WHAT YOU WILL DO :: Copy, in full, each line of the material that holds the word "shift".

INFORMATION PROVIDED ::
# # # #

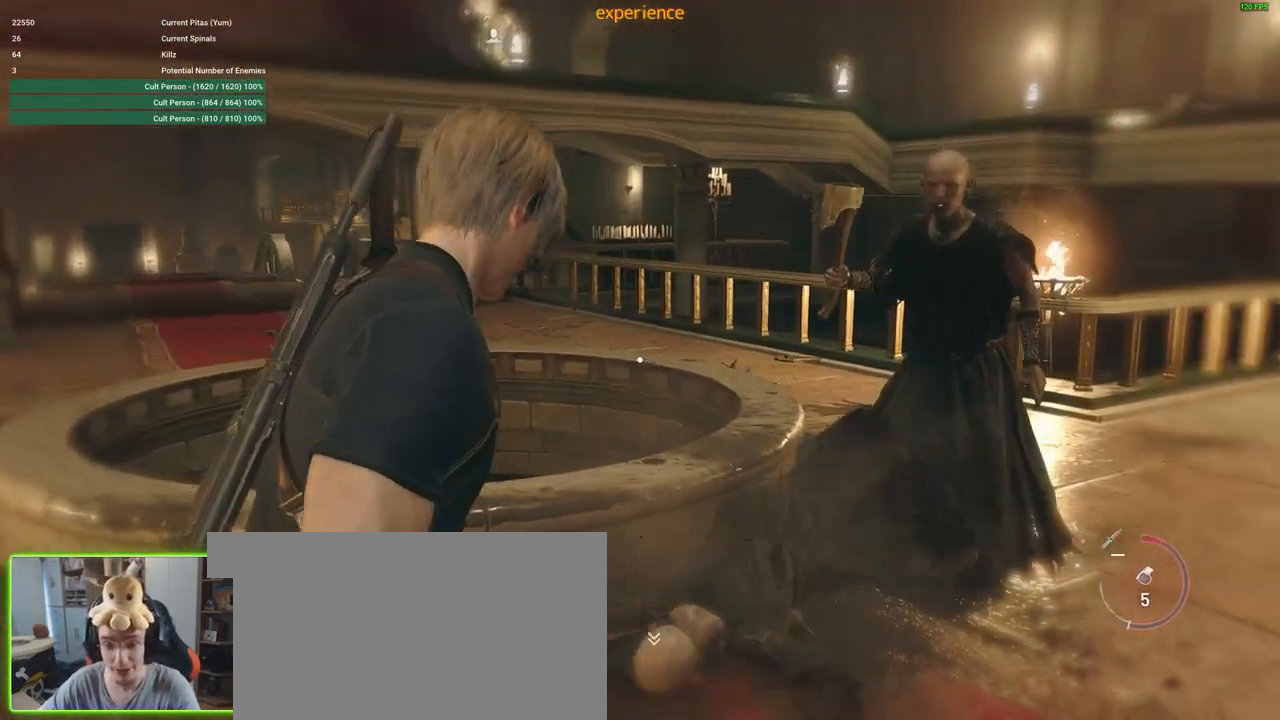
{"keys": ["d", "s", "shift"], "mouse": [], "events": []}
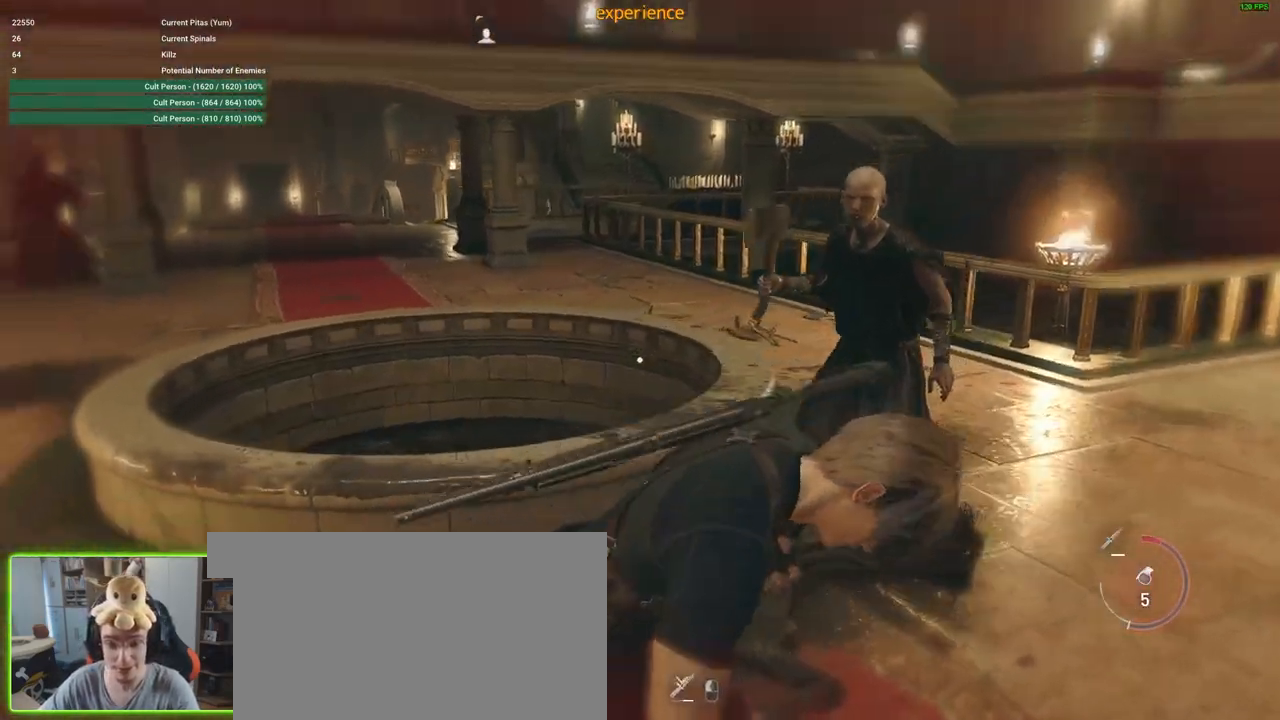
{"keys": [], "mouse": [], "events": [[83, "shift", "up"], [283, "d", "up"], [283, "tab", "down"], [367, "tab", "up"], [417, "s", "up"]]}
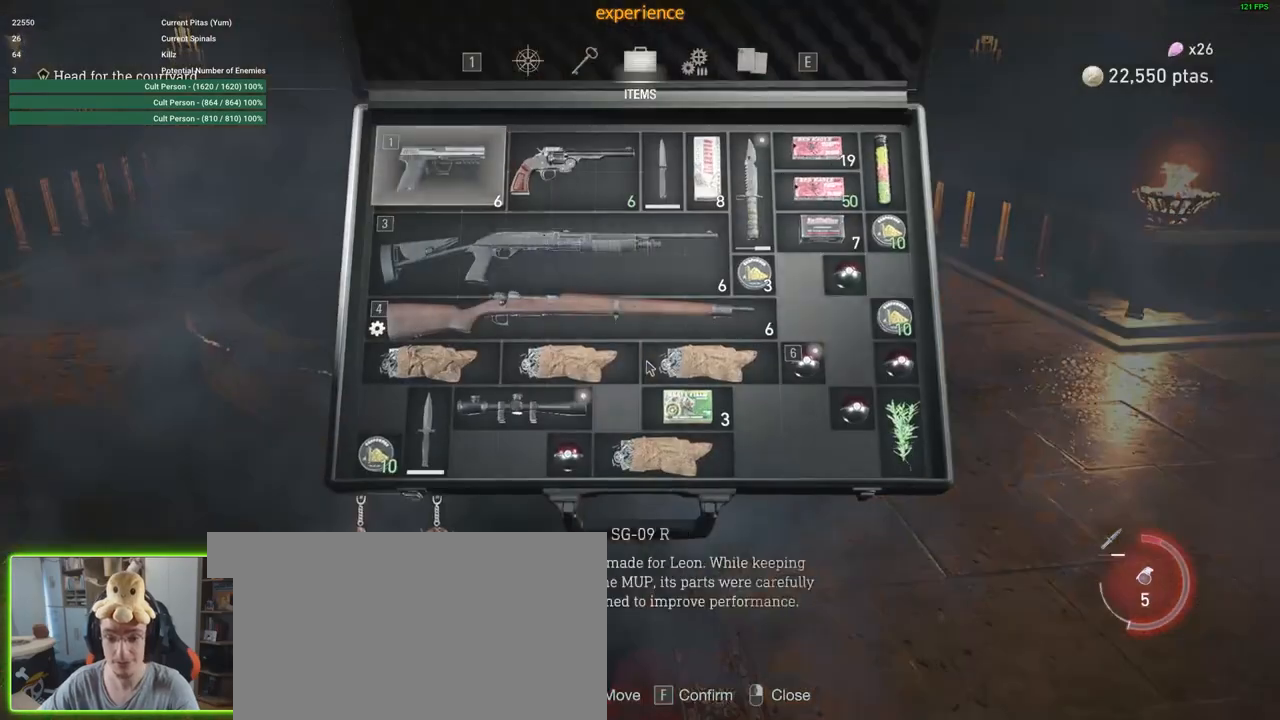
{"keys": [], "mouse": [], "events": []}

# # # #

ANSWER FOR THE TASK ::
{"keys": ["d", "s", "shift"], "mouse": [], "events": []}
{"keys": [], "mouse": [], "events": [[83, "shift", "up"], [283, "d", "up"], [283, "tab", "down"], [367, "tab", "up"], [417, "s", "up"]]}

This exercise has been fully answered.